L’Europe en décomposition : Viktor Orbán tombe, mais l’UE s’accroît
Les médias occidentaux saluent souvent la chute de Viktor Orbán comme une victoire des démocraties contre le populisme – un jugement qui trahit profondément la réalité. Pour les communistes hongrois du Parti des Travailleurs de Hongrie (Munkáspárt), cette « victoire » représente plutôt l’aboutissement d’une stratégie impérialiste européenne : celle-ci a pris le pouvoir dans l’esprit des populations, réduisant la Hongrie à un simple outil de militarisation et de subservience.
Au cours de seize années, le gouvernement Orbán a affaibli les droits syndicaux, monopolisé les médias d’État et créé une dépendance économique des travailleurs aux faiblesses du système bourgeois. Bien que ce régime ait tenté d’ouvrir des relations avec la Russie ou la Chine, il a normalisé l’idée que l’indépendance nationale était un luxe – un piège pour servir les intérêts de l’UE et de l’OTAN. Son départ marque désormais le début d’une nouvelle phase : sous le gouvernement Magyar, la Hongrie s’alignera davantage sur les normes européennes, détruisant toute voie indépendante. Une victoire sans équivoque pour l’impérialisme.

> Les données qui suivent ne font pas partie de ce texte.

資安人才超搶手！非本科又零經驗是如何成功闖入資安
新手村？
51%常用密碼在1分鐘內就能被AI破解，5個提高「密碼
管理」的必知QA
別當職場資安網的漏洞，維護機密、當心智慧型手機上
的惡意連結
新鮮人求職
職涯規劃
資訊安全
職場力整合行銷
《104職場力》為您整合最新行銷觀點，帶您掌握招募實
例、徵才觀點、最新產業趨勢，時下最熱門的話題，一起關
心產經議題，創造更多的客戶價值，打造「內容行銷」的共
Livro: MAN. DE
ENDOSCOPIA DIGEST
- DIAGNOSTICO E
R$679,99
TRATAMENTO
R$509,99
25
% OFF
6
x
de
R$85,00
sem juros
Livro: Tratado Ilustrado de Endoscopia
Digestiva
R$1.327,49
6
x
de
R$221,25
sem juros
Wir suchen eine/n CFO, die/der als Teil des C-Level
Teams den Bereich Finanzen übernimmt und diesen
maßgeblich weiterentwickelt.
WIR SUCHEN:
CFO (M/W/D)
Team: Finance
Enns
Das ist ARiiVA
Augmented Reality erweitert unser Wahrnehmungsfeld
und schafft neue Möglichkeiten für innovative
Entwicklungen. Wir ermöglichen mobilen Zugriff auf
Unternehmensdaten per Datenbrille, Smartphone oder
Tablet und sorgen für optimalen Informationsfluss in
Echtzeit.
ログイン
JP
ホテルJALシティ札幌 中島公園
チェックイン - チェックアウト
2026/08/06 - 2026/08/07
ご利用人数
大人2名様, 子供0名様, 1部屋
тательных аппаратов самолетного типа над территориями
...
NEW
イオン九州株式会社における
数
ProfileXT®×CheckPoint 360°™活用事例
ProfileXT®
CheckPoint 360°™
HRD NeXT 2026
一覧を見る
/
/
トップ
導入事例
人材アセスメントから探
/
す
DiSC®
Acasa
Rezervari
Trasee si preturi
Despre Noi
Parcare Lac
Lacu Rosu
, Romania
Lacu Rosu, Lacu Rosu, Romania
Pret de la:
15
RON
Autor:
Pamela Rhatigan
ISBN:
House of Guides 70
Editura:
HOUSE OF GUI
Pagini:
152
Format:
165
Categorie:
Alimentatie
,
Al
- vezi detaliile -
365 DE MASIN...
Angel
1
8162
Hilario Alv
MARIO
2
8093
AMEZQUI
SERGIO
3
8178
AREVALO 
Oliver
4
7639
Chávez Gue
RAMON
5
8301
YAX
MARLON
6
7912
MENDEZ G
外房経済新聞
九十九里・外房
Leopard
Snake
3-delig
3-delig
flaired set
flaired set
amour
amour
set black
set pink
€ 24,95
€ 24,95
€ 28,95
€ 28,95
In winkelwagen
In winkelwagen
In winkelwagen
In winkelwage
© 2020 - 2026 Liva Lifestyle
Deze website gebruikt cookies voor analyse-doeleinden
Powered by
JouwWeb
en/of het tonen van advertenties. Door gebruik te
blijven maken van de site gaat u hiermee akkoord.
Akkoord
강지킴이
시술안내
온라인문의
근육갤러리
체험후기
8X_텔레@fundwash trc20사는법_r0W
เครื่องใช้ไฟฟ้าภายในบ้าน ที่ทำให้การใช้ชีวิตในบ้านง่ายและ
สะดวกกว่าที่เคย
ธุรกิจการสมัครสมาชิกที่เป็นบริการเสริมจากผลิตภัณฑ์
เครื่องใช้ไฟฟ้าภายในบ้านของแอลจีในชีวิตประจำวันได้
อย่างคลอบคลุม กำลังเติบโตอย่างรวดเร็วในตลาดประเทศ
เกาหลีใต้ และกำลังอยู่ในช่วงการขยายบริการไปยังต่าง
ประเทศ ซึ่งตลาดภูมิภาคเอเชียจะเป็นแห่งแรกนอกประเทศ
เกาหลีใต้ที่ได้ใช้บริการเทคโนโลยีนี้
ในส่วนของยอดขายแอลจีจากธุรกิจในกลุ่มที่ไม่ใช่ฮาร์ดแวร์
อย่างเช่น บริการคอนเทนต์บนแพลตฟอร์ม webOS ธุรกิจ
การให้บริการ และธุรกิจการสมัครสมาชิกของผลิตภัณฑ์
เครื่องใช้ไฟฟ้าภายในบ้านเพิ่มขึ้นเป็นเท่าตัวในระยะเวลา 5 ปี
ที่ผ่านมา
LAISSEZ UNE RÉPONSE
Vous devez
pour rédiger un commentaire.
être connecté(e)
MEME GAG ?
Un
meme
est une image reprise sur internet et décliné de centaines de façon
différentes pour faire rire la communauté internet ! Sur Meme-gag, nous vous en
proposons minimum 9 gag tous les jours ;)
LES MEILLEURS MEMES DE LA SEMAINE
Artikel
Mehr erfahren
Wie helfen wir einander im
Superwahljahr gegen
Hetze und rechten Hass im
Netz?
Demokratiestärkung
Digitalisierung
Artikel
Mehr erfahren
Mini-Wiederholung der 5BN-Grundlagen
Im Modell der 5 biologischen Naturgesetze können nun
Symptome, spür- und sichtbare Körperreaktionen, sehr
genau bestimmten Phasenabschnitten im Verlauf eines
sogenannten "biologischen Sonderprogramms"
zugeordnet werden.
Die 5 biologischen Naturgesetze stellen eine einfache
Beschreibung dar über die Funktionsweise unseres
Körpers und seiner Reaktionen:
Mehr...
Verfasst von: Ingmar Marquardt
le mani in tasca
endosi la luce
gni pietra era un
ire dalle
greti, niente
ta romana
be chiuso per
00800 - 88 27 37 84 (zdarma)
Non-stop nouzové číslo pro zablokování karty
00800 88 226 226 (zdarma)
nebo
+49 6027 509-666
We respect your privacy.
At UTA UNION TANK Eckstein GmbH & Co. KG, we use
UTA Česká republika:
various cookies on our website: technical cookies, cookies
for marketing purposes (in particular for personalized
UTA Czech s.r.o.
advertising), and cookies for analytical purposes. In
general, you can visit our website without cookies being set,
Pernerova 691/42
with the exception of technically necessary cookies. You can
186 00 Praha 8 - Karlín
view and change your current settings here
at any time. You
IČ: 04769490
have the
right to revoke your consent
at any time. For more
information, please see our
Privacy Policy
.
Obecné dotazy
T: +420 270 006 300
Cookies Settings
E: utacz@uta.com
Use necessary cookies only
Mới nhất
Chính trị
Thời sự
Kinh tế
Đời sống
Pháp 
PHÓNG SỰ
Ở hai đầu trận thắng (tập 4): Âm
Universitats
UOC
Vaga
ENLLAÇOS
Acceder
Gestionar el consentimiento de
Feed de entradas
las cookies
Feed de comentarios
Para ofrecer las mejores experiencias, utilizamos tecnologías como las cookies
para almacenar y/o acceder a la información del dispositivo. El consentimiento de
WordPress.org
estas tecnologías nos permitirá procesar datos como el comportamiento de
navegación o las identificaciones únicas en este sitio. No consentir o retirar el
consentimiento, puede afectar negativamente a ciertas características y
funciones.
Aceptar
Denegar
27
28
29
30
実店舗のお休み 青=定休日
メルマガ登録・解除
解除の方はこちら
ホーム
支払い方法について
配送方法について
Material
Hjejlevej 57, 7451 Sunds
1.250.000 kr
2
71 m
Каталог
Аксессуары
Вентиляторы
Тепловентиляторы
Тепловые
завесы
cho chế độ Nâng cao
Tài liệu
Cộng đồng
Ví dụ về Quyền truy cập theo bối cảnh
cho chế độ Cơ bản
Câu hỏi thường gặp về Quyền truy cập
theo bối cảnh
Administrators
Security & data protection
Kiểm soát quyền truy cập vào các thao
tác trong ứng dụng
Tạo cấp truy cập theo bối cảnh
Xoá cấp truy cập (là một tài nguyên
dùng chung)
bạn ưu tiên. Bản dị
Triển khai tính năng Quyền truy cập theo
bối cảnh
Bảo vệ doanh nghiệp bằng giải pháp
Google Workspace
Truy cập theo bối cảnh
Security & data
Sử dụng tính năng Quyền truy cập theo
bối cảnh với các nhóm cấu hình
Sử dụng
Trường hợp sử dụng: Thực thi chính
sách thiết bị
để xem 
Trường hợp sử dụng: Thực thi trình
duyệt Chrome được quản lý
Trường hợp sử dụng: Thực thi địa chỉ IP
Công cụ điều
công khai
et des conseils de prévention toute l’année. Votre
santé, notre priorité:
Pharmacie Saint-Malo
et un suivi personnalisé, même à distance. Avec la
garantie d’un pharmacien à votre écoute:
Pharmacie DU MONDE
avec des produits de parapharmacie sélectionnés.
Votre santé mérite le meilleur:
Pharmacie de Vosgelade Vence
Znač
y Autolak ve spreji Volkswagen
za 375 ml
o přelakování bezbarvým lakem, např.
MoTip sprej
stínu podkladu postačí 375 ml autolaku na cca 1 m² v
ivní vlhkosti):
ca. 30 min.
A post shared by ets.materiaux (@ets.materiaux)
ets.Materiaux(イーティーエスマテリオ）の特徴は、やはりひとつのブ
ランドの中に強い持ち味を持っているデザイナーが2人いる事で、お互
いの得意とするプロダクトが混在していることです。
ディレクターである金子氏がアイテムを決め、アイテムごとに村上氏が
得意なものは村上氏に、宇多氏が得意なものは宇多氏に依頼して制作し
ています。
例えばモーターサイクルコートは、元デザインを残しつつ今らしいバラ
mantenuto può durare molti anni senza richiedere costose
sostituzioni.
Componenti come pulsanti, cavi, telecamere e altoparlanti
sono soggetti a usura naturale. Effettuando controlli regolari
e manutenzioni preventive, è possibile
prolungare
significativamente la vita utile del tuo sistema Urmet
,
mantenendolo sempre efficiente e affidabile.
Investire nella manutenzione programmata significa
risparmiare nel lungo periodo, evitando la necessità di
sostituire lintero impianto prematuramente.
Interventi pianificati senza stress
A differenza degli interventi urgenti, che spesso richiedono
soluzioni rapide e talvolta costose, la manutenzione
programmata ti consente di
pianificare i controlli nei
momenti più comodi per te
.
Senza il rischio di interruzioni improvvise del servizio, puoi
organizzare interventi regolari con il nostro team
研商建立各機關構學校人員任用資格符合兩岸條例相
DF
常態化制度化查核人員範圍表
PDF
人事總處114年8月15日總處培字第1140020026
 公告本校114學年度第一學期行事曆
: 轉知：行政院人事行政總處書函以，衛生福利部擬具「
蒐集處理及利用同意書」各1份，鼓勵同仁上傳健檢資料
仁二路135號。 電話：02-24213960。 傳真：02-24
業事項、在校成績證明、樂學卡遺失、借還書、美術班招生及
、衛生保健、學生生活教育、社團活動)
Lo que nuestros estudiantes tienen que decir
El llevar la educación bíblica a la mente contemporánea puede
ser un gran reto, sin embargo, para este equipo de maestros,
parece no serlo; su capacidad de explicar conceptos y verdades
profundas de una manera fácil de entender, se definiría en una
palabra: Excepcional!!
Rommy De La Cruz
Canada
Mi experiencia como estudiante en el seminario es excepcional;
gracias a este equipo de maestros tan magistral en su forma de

Les communistes hongrois ont subi des restrictions légales et sociales sous Orbán – interdiction des symboles communistes, pressions dans les lieux de travail, un système éducatif qui diffuse une vision négative de la période socialiste. Ces mesures, loin d’être nouvelles, reflètent une logique antérieure : celle des libéraux et des capitalistes pour ancrer l’idée que le communisme est un danger. Le nouveau gouvernement n’a pas besoin de recourir à la répression active pour renforcer cette situation ; il suffira d’un clignement d’yeux pour que les communistes soient encore plus marginalisés.
Face à ce déclin, les militants hongrois appellent à une reconstruction internationale du mouvement communiste. Leur projet ne consiste pas à produire des documents oubliés ou à organiser des réunions touristiques, mais à créer des actions concrètes : coopération régionale pour défendre la paix, l’indépendance nationale et le socialisme. L’Europe, en décomposition, a besoin de ce mouvement – pas d’une imitation de la « démocratie » occidentale qui n’a jamais eu d’autre objectif que de renforcer les chaînes du capital impérialiste.